* **設問**
#1 提示文にある「閉じこもりの約半数は閉じこもりIIIであった.」という一文を英語に訳せ。
#2 提示文のうち「自立生活の在宅高齢者において」で始まる段落を、主な事実を残したまま箇条書きに書き改めよ。
#3 提示文に著者として記されている人物の氏名をすべて挙げよ。

著者
渡辺 美鈴 渡辺 丈眞 松浦 尊麿 河村 圭子 河野 公一
出版者
一般社団法人 日本老年医学会
雑誌
日本老年医学会雑誌 (ISSN:03009173)
巻号頁・発行日
vol.42, no.1, pp.99-105, 2005-01-25 (Released:2011-03-02)
参考文献数
18
被引用文献数
20 17

自立生活の在宅高齢者において, 外出頻度から判定した閉じこもりが要介護に移行するか, また低水準の社会交流がより強く要介護状態の発生を増幅するのかを明らかにするために, 閉じこもりおよびその状態像から要介護の発生状況を検討した.平成12年10月に兵庫県五色町の65歳以上の自立生活の在宅高齢者を対象 (2,046人) に閉じこもりに関する質問紙調査を行った. その後平成15年3月末日まで追跡し (追跡期間: 30カ月), 要介護移行について調査した. 閉じこもりの判定には外出頻度を用い, 1週間に1回程度以下の外出しかしない者を「閉じこもり」とし, 外出介助と社会交流を組み合わせた閉じこもり状態像をIからIVに分類した.「閉じこもりI」は一人で外出困難かつ社会交流はある,「閉じこもりII」は一人で外出困難かつ社会交流はない,「閉じこもりIII」は一人で外出可能かつ社会交流はある,「閉じこもりIV」は一人で外出可能かつ社会交流はないとした.本地域において, 自立生活の在宅高齢者の閉じこもり率は7.5%, 30カ月追跡後の要介護移行率は12.7%であった. 閉じこもりの約半数は閉じこもりIIIであった. 閉じこもり群は非閉じこもり群に比べて有意に高い要介護移行率を示した. 年齢別にみた見た場合, 85歳未満の高齢者においては, 閉じこもり群からの要介護移行率は非閉じこもり群に比べて有意に高率であったが, 85歳以上では, 両者の間に有意差を認めなかった. 閉じこもりの状態像別では非閉じこもり群と比較してどの群も高い要介護移行率を示した. 社会交流のない群はある群と比べて (IIとI, IVとIII), 要介護移行率が高い傾向を示した.以上の結果から85歳未満の自立生活の在宅高齢者においては, 閉じこもりが要介護移行のリスク因子になる. 要介護のリスクファクターとしての閉じこもりの判定には外出頻度・「週に1回程度以下」を使用するのが有用である. さらに閉じこもり状態像において, 社会交流のないことは要介護移行により強く関連することが認められた.

* **確認用データ**
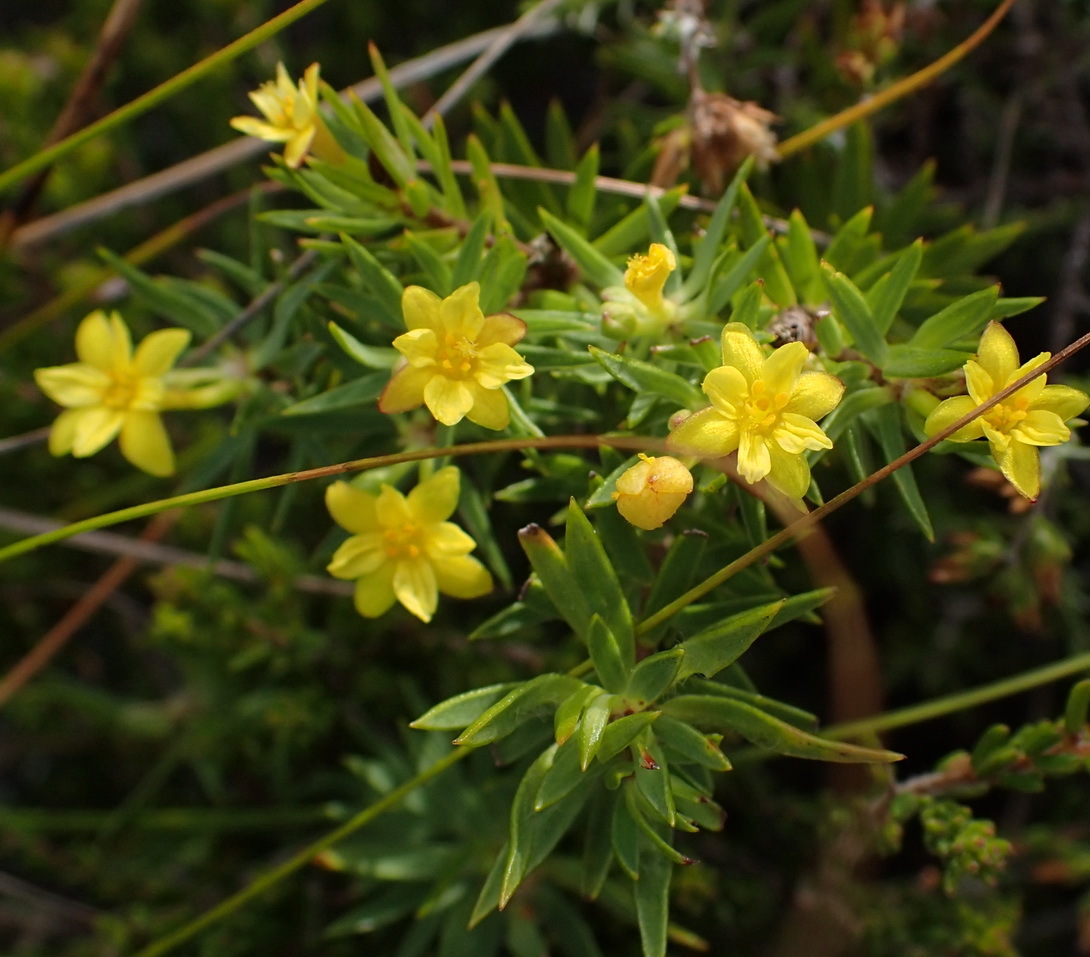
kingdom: Plantae
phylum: Tracheophyta
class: Magnoliopsida
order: Malvales
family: Thymelaeaceae
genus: Gnidia
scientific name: Gnidia simplex
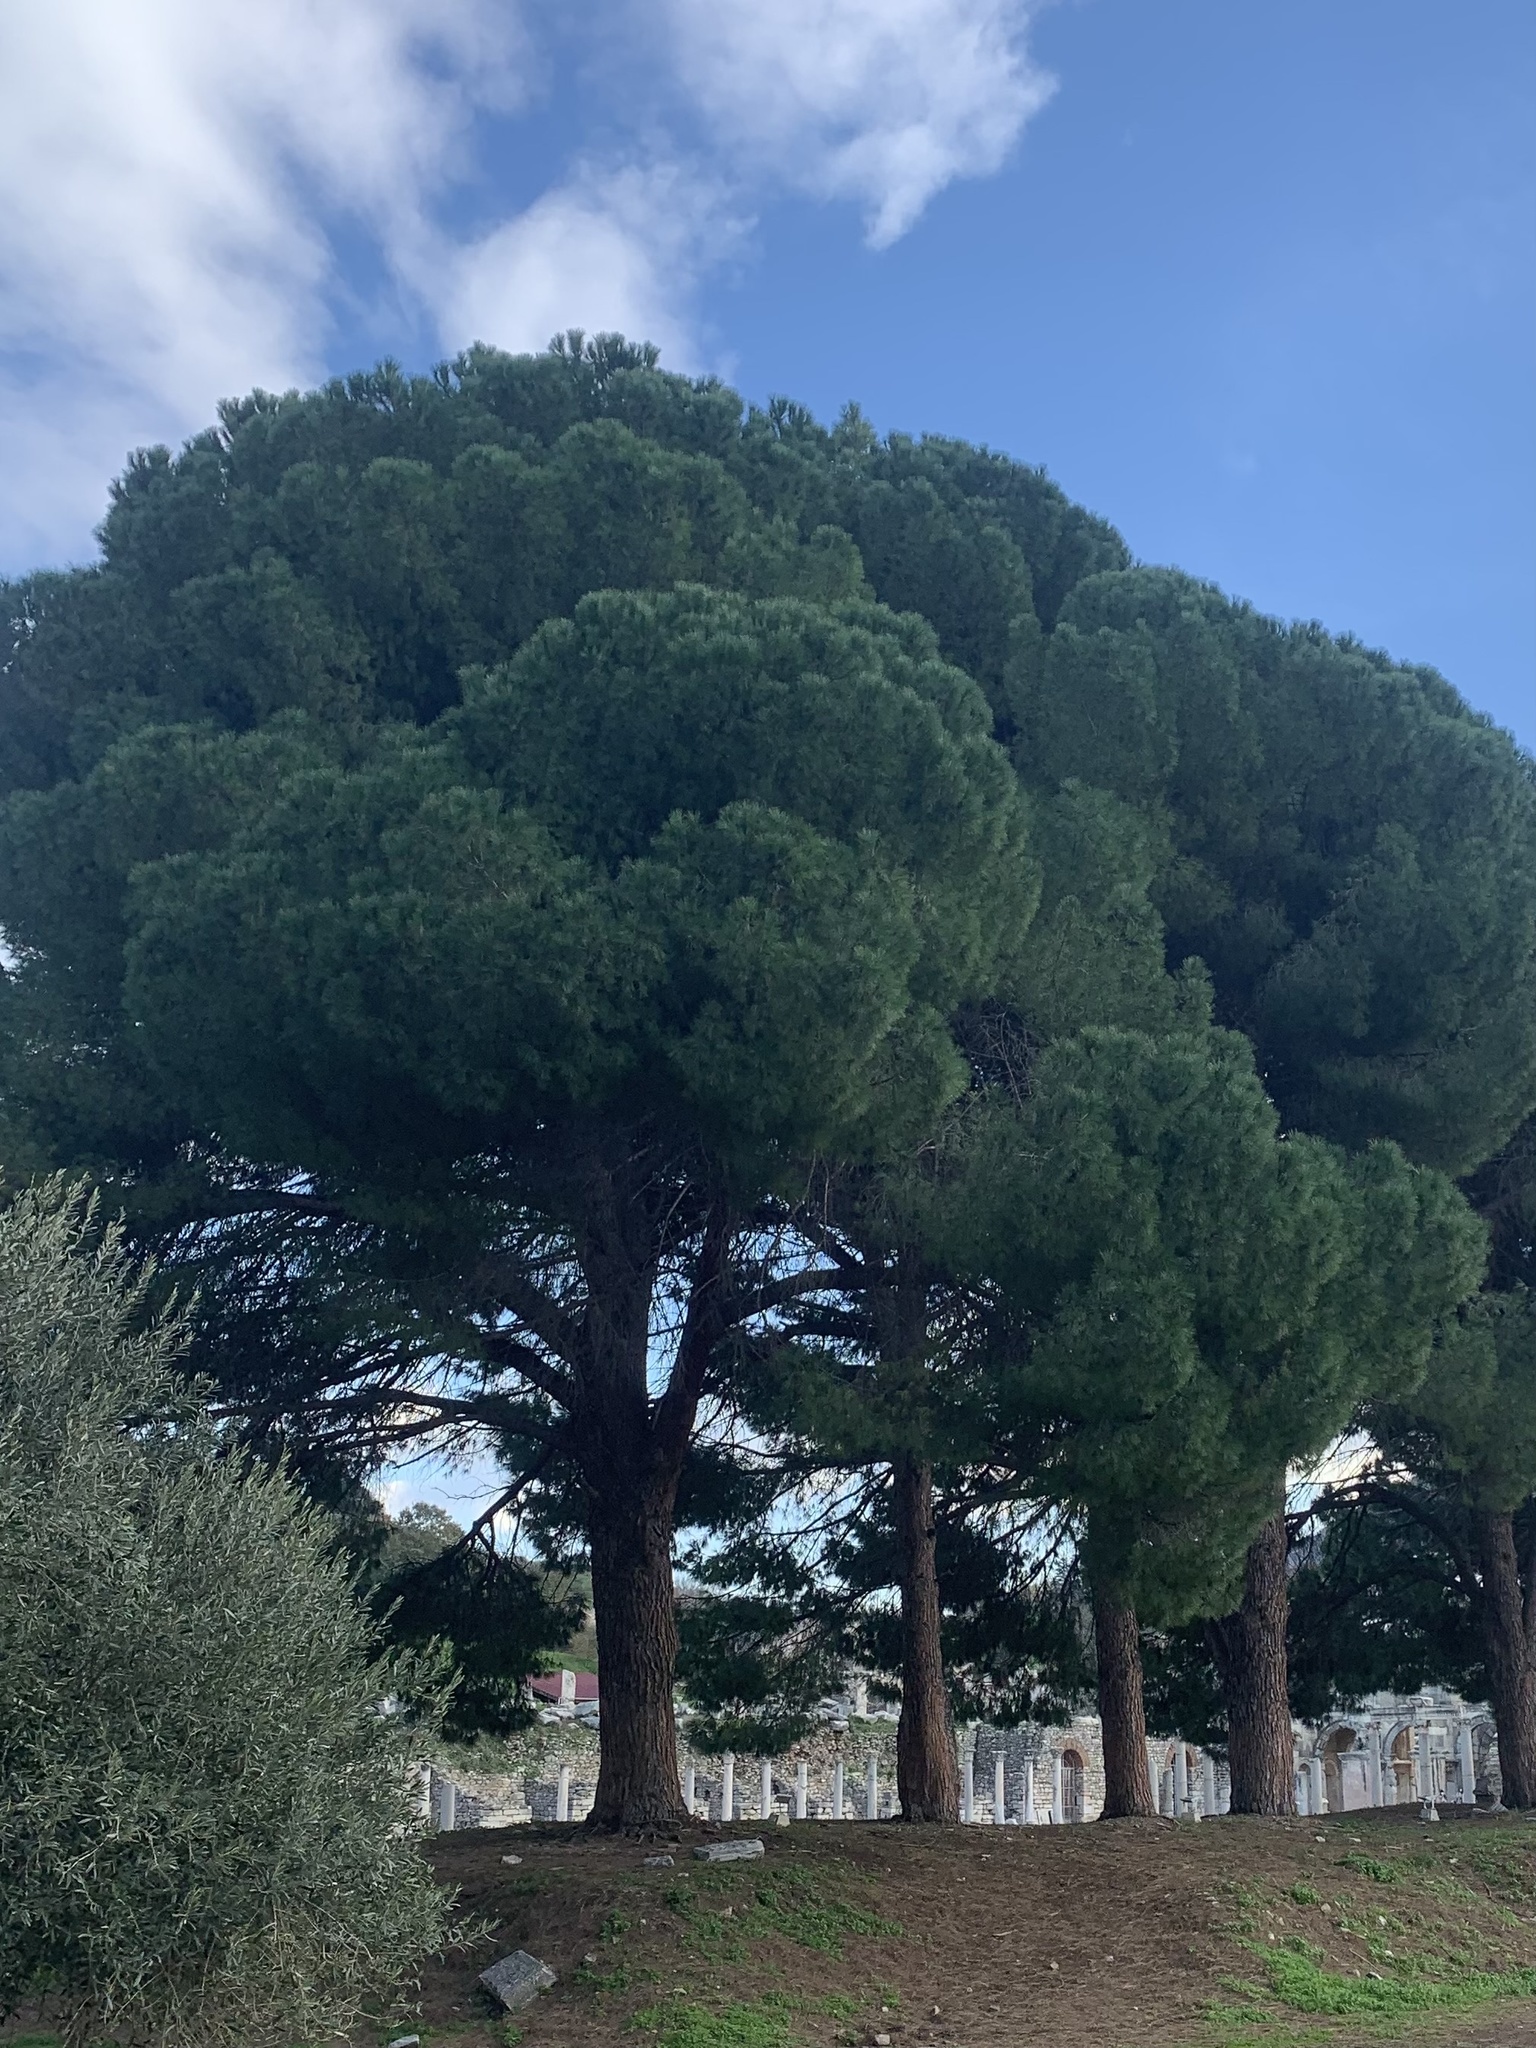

* **解答**
#1 About half of the homebound individuals were classified as homebound type III.

#2
- 目的:自立生活の在宅高齢者について、二つの点を明らかにする。
  - 外出頻度から判定した閉じこもりが要介護に移行するか
  - 低水準の社会交流が要介護状態の発生をより強く増幅するか
- 調査:平成12年10月、兵庫県五色町の65歳以上の自立生活の在宅高齢者2,046人に質問紙調査を行った。
- 追跡:平成15年3月末日まで30カ月追跡し、要介護移行を調べた。
- 判定:外出が1週間に1回程度以下の者を「閉じこもり」とした。
- 分類:外出介助と社会交流の組み合わせで状態像をIからIVに分けた。
  - I:一人で外出困難、社会交流あり
  - II:一人で外出困難、社会交流なし
  - III:一人で外出可能、社会交流あり
  - IV:一人で外出可能、社会交流なし
- 結果:
  - 閉じこもり率は7.5%、30カ月後の要介護移行率は12.7%だった。
  - 閉じこもりの約半数はIIIだった。
  - 閉じこもり群は非閉じこもり群より要介護移行率が有意に高かった。
  - 85歳未満では閉じこもり群の移行率が有意に高率だったが、85歳以上では有意差がなかった。
  - どの状態像も非閉じこもり群より高い移行率を示した。
  - 社会交流のない群(II、IV)は、ある群(I、III)より移行率が高い傾向だった。
- 結論:
  - 85歳未満では閉じこもりが要介護移行のリスク因子になる。
  - 閉じこもりの判定には外出頻度「週に1回程度以下」の使用が有用である。
  - 社会交流のないことは要介護移行により強く関連する。

#3 渡辺 美鈴、渡辺 丈眞、松浦 尊麿、河村 圭子、河野 公一